■ DATA UNDER STUDY
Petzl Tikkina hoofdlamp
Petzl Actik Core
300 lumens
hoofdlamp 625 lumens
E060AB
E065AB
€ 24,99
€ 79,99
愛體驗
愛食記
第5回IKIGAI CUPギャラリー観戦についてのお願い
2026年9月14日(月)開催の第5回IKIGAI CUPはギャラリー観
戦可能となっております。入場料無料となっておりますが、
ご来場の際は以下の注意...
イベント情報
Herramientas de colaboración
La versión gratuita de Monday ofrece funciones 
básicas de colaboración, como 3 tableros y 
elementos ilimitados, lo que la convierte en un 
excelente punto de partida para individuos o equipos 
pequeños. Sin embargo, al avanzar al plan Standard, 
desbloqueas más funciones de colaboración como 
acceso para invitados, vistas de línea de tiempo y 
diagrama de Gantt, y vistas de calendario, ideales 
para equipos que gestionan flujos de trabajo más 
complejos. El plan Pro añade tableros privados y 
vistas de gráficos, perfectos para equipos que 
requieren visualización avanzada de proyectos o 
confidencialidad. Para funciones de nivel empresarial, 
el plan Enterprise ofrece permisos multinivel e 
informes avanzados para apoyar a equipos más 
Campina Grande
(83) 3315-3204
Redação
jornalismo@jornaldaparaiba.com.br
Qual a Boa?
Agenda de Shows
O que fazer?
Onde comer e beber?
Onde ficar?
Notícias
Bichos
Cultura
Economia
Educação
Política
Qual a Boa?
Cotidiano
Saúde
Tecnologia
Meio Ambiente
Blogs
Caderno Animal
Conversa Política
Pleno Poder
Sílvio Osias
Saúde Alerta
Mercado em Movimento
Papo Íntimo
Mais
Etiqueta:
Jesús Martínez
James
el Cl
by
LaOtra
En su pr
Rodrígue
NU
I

■ EXERCISE
Update the data by replacing "hoofdlamp" with "koplamp" wherever it appears, and leave every other line unchanged.

■ REPLY TO THE EXERCISE
Petzl Tikkina koplamp
Petzl Actik Core
300 lumens
koplamp 625 lumens
E060AB
E065AB
€ 24,99
€ 79,99
愛體驗
愛食記
第5回IKIGAI CUPギャラリー観戦についてのお願い
2026年9月14日(月)開催の第5回IKIGAI CUPはギャラリー観
戦可能となっております。入場料無料となっておりますが、
ご来場の際は以下の注意...
イベント情報
Herramientas de colaboración
La versión gratuita de Monday ofrece funciones 
básicas de colaboración, como 3 tableros y 
elementos ilimitados, lo que la convierte en un 
excelente punto de partida para individuos o equipos 
pequeños. Sin embargo, al avanzar al plan Standard, 
desbloqueas más funciones de colaboración como 
acceso para invitados, vistas de línea de tiempo y 
diagrama de Gantt, y vistas de calendario, ideales 
para equipos que gestionan flujos de trabajo más 
complejos. El plan Pro añade tableros privados y 
vistas de gráficos, perfectos para equipos que 
requieren visualización avanzada de proyectos o 
confidencialidad. Para funciones de nivel empresarial, 
el plan Enterprise ofrece permisos multinivel e 
informes avanzados para apoyar a equipos más 
Campina Grande
(83) 3315-3204
Redação
jornalismo@jornaldaparaiba.com.br
Qual a Boa?
Agenda de Shows
O que fazer?
Onde comer e beber?
Onde ficar?
Notícias
Bichos
Cultura
Economia
Educação
Política
Qual a Boa?
Cotidiano
Saúde
Tecnologia
Meio Ambiente
Blogs
Caderno Animal
Conversa Política
Pleno Poder
Sílvio Osias
Saúde Alerta
Mercado em Movimento
Papo Íntimo
Mais
Etiqueta:
Jesús Martínez
James
el Cl
by
LaOtra
En su pr
Rodrígue
NU
I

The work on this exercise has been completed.